Subject: more on mysql benchmark
To: None <tech-kern@netbsd.org>
From: Chuck Silvers <chuq@chuq.com>
List: tech-kern
Date: 03/06/2005 17:38:09
more progress:  eventually I realized that I still had the mysql config file
set up wrong; after fixing that the results make a lot more sense.  previously
I was using the default mysql cache size (8 MB) instead of the desired 256 MB.
once all that memory was taken up by the mysql cache instead of being used for
caching the data file, the fsync() issue wasn't very significant anymore for
this benchmark.  also, with the tiny mysql cache, direct I/O actually cut the
throughput of the test in half; with the fixed size direct I/O performed
the best of all the combinations, which was more what I expected.

the zero-instead-of-reading change started improving performance during the
"run" phase of the test as well, which I had also expected before.  and then
I realized that the super-naive read ahead algorithm that we have currently
was leading us to read ahead 128 KB on 1/4 of the random reads we did, so
I tried turning that off, but that made things worse again, which didn't
make much sense.  then I realized there was another problem with read-ahead:
we currently only read the larger of one UBC window (8 KB by default) or
1 fs block (8 KB in my fs) at a time, but mysql is doing 16 KB reads.
so we were doing 2 synchronous I/Os instead of 1 for each read().
recreating my fs with a 16 KB block size improved things further,
and made the no-read-ahead change improve things as well.

so starting with the default configuration of 8 KB bsize, default sysctl
settings and the bad mysql configuration, my progression of optimizations
has had the following effect:

change				mysql transactions per second
------				-----------------------------
start				about 3
better sysctl settings		5.30
fix mysql cache size		6.52
use 16 KB fs block size		9.82
zero-instead-of-read		10.22
disable read ahead		11.20
direct I/O + concurrency	11.96
increase mysql cache to 320 MB	12.39

(the last one seems appropriate with direct I/O... we're not using memory
for caching file data anymore, so we might as well use it for mysql's cache.)
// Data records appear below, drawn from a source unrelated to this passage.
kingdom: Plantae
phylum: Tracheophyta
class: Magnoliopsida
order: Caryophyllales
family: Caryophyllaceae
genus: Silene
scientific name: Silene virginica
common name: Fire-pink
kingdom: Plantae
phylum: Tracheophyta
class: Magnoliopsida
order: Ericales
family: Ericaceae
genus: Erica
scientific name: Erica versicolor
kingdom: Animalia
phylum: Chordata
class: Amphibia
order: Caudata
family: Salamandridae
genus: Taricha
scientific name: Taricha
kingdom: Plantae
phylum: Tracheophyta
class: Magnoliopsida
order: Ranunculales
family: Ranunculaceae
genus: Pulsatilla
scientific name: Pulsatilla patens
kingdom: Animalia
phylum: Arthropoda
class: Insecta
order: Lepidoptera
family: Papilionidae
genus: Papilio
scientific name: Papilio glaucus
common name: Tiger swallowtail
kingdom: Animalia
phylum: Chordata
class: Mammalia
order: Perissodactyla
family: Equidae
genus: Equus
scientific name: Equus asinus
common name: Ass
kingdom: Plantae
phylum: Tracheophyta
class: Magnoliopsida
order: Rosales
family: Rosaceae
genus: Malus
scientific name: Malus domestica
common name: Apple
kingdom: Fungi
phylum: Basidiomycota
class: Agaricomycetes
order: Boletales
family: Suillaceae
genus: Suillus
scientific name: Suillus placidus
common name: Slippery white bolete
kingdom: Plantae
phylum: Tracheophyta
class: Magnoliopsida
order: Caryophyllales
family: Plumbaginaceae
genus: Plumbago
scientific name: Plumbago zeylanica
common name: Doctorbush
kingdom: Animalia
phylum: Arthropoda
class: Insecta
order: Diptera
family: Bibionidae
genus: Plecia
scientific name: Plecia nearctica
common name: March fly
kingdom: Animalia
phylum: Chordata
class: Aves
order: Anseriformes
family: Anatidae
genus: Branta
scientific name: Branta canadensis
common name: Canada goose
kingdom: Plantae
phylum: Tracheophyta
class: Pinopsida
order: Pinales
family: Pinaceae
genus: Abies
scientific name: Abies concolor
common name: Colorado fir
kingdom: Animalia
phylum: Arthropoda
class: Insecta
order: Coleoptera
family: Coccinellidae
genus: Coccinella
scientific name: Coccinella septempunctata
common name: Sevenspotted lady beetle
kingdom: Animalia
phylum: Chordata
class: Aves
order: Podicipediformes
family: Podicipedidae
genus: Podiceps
after all these changes, the majority of CPU overhead appears to be in
the socket code, like was the case with the super-smack select-key test.


in -current we already default to a 16 KB block size in sysinst, so that part
will be in 3.0.  (yes, we should also fix the code so that it doesn't matter.)
the only other one of these changes which seems safe to make at this point
would be to change the default sysctl settings.  the ones I suggested to tony
were a little extreme, but perhaps these would be good:


vm.filemin=5
vm.filemax=20
vm.anonmin=80
vm.anonmax=90
vm.execmin=5
vm.execmax=30


this is probably closer to what various people think is appropriate
in general anyway.  comments?


overall, this exercise has exposed a number of issues that we should address:

 - our default memory-usage-balancing isn't good for this kind of application.
   it's unclear that the current set of sysctl knobs is adequate.
 - the buffered I/O code needs to become smart enough to avoid reading pages
   when they're just going to be overwritten.
 - the read ahead code should avoid reading ahead until there is evidence of
   sequential access.
 - the read code should make sure that medium size (more than a page, smaller
   than MAXPHYS) reads use the minimum number of disk I/Os (ie. 1) to fetch
   the data.
 - the fsync() / vm-pager-put code needs to be able to find pages efficiently,
   which means tracking page dirtiness indexed by uvm_object.
 - we ought to implement direct I/O with something to allow concurrent reads
   and writes, since that performs best for database-like applications.


-Chuck